Michelongelo'nun taşa yıllarca baktıktan sonra çıkarttığı eseri ile bir sonraki karşılaştırma özellikle ilginç:
"...Görünen o ki neokabalist Marksçılar ve ezcümle sol aslında hiçbir şey bilmeden ve düşünmeden taşa vurmanın yeterli olduğu kanaatindedirler. Çünkü onlar için aslolan, elimizde bir çekicin bulunmasıdır. Proleterlerin eline bir çekiç verir ve bunu istedikleri gibi kullanmalarına da ebediyen izin verirsek nasıl olsa dünyayı daha eşit ve mutlu bir şekle sokuncaya kadar onunla istedikleri gibi kırıp dökebileceklerdir."
Bu zihin dünyasında böyledir de sanatta nasıldır? Karınca kararınca gezdiğim Rusya metro ve sokaklarında gördüğüm kadarıyla elde orak&çekiç ve başak tutan yahut resmedilen figürler arasında gözle görülür hiç bir fark olmadan yapılmış heykel ve resimlerde nasıl bir zevk var? İmparatorluktan kalmış kilise ve saraylarda nasıl bir zevk var? Eline bırakın çekiç alan proleterin dünyayı mutlu etmesini, eline çekiç alan sanatçı bile bu düşün ikliminde kendini mutlu edememiş izlenimi vermiştir bana.

Listelenen kayıtlar =>

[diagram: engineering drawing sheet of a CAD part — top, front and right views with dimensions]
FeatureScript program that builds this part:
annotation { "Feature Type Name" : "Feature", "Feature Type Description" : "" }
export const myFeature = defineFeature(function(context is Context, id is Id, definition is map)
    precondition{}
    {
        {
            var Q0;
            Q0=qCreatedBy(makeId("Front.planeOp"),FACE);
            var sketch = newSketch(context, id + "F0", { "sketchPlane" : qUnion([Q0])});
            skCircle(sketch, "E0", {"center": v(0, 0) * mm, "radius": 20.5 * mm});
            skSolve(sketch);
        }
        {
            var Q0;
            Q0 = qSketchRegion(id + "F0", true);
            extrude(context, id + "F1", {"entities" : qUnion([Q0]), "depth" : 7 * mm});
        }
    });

Görevleriniz =>
1. Kayıtlardaki bütün satırları, "part" ifadesinin yerine "component" koyarak yeniden verin; başka hiçbir şeyi değiştirmeyin.
2. Marksçı düşünce ile sanat üzerine olan metni, son cümlesinden sonra kaldığı yerden sürdürün.
Metin ve kayıtlar birbirinden bağımsız iki ayrı malzemedir.

Görev çıktıları =>
1.
[diagram: engineering drawing sheet of a CAD component — top, front and right views with dimensions]
FeatureScript program that builds this component:
annotation { "Feature Type Name" : "Feature", "Feature Type Description" : "" }
export const myFeature = defineFeature(function(context is Context, id is Id, definition is map)
    precondition{}
    {
        {
            var Q0;
            Q0=qCreatedBy(makeId("Front.planeOp"),FACE);
            var sketch = newSketch(context, id + "F0", { "sketchPlane" : qUnion([Q0])});
            skCircle(sketch, "E0", {"center": v(0, 0) * mm, "radius": 20.5 * mm});
            skSolve(sketch);
        }
        {
            var Q0;
            Q0 = qSketchRegion(id + "F0", true);
            extrude(context, id + "F1", {"entities" : qUnion([Q0]), "depth" : 7 * mm});
        }
    });

2.
"önce düşünmek gerekliliği" sanırım bu bloğun temel fikri. Evet ne dersek diyelim toplumca kenara bıraktığımız ama tüm gelişmiş dünyanın her zaman öncelediği düşünmek ve sorumluluk, biz umursamasak da varlığını ve önemini kaybetmeyecek.
Saygılar, selamlar...
Yorumlardaki övgü şüphesiz her yazarı sevindirir.
Fakat fakiri asıl sevindiren şey, yazının başka düşüncelere kaynaklık edebilmesi. Yazıyı zevk alarak okuduğunuz için teşekkürler. Dahası başlı başına bir yazı lezzetindeki yorumlarınızı okumak da fakir için bir zevk.
Bir yazıyı okumak aslında hayatı okumaktan pek de farklı değil. Düşünerek yaşadığınız için teşekkürler.
Her zaman bekliyorum.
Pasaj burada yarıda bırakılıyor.